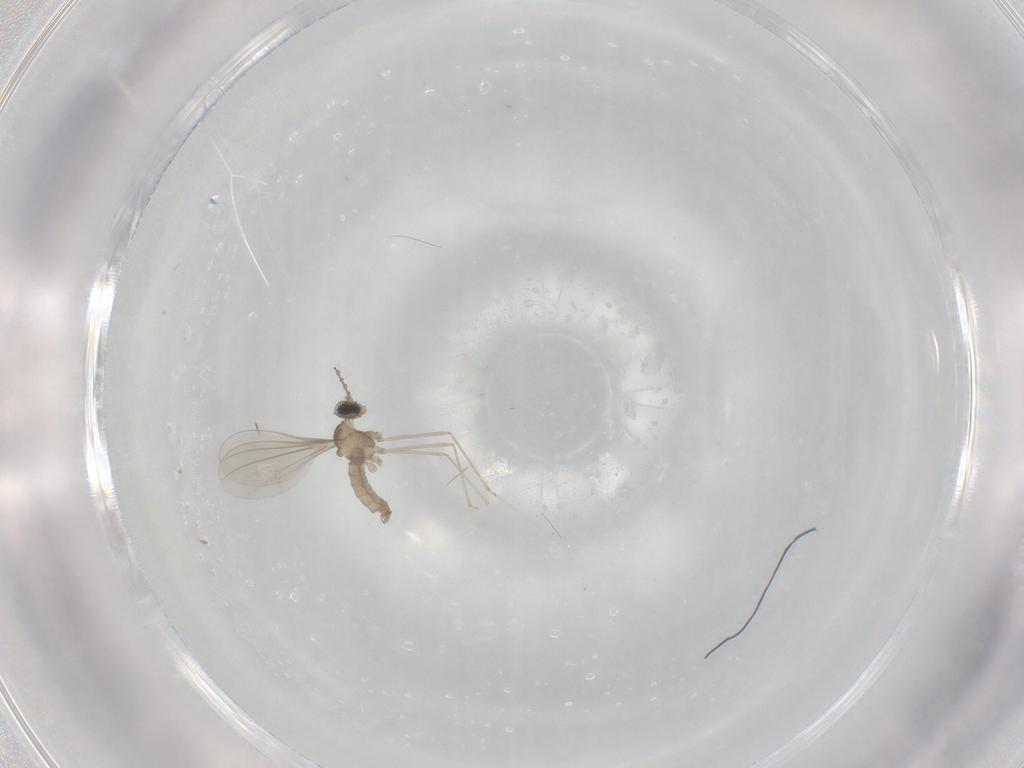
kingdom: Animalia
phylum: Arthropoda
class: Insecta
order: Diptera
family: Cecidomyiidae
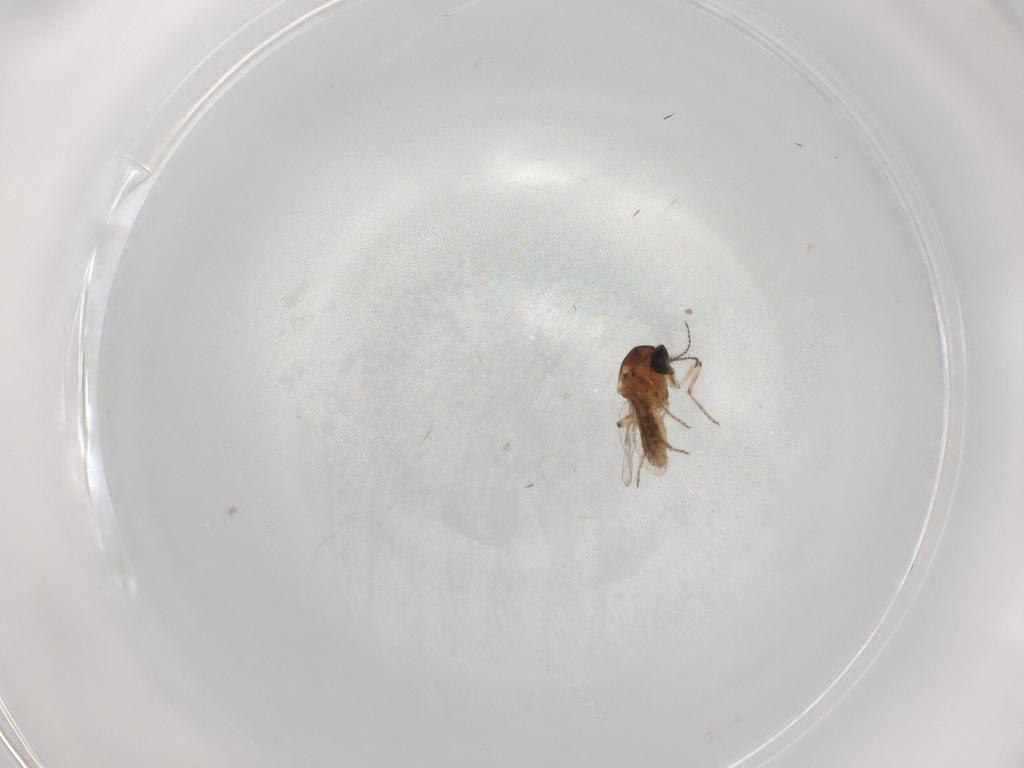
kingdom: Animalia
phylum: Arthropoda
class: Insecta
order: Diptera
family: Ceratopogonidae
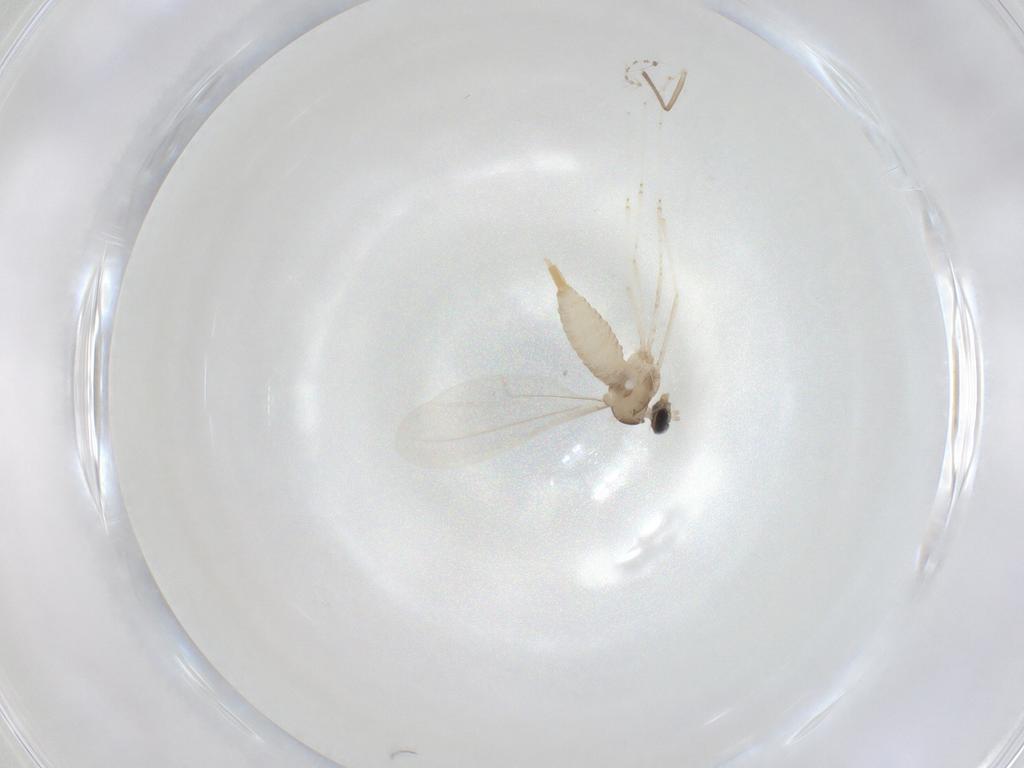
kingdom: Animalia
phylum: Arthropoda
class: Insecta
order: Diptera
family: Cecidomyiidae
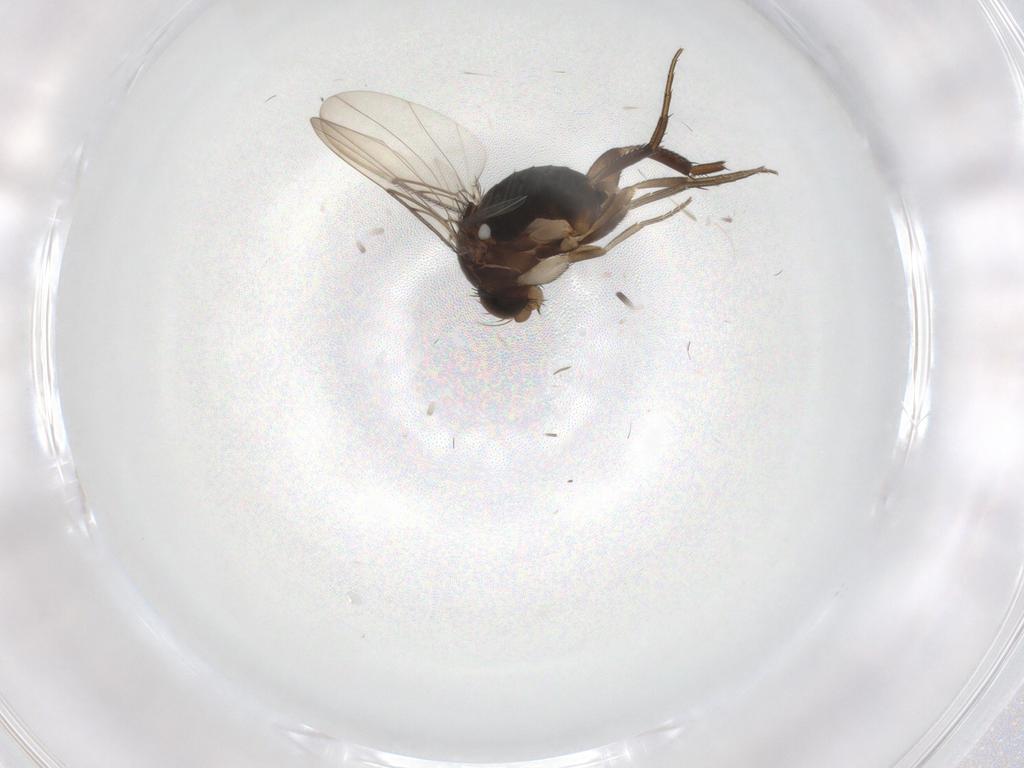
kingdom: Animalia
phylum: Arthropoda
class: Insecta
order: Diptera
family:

STATED PROBLEM => Turn every labeled line in the material above into a JSON list of strings, one string per line. Leave out the picture markers and any blank lines.

TASK SOLUTION =>
[
  "kingdom: Animalia",
  "phylum: Arthropoda",
  "class: Insecta",
  "order: Diptera",
  "family: Cecidomyiidae",
  "kingdom: Animalia",
  "phylum: Arthropoda",
  "class: Insecta",
  "order: Diptera",
  "family: Ceratopogonidae",
  "kingdom: Animalia",
  "phylum: Arthropoda",
  "class: Insecta",
  "order: Diptera",
  "family: Cecidomyiidae",
  "kingdom: Animalia",
  "phylum: Arthropoda",
  "class: Insecta",
  "order: Diptera",
  "family:"
]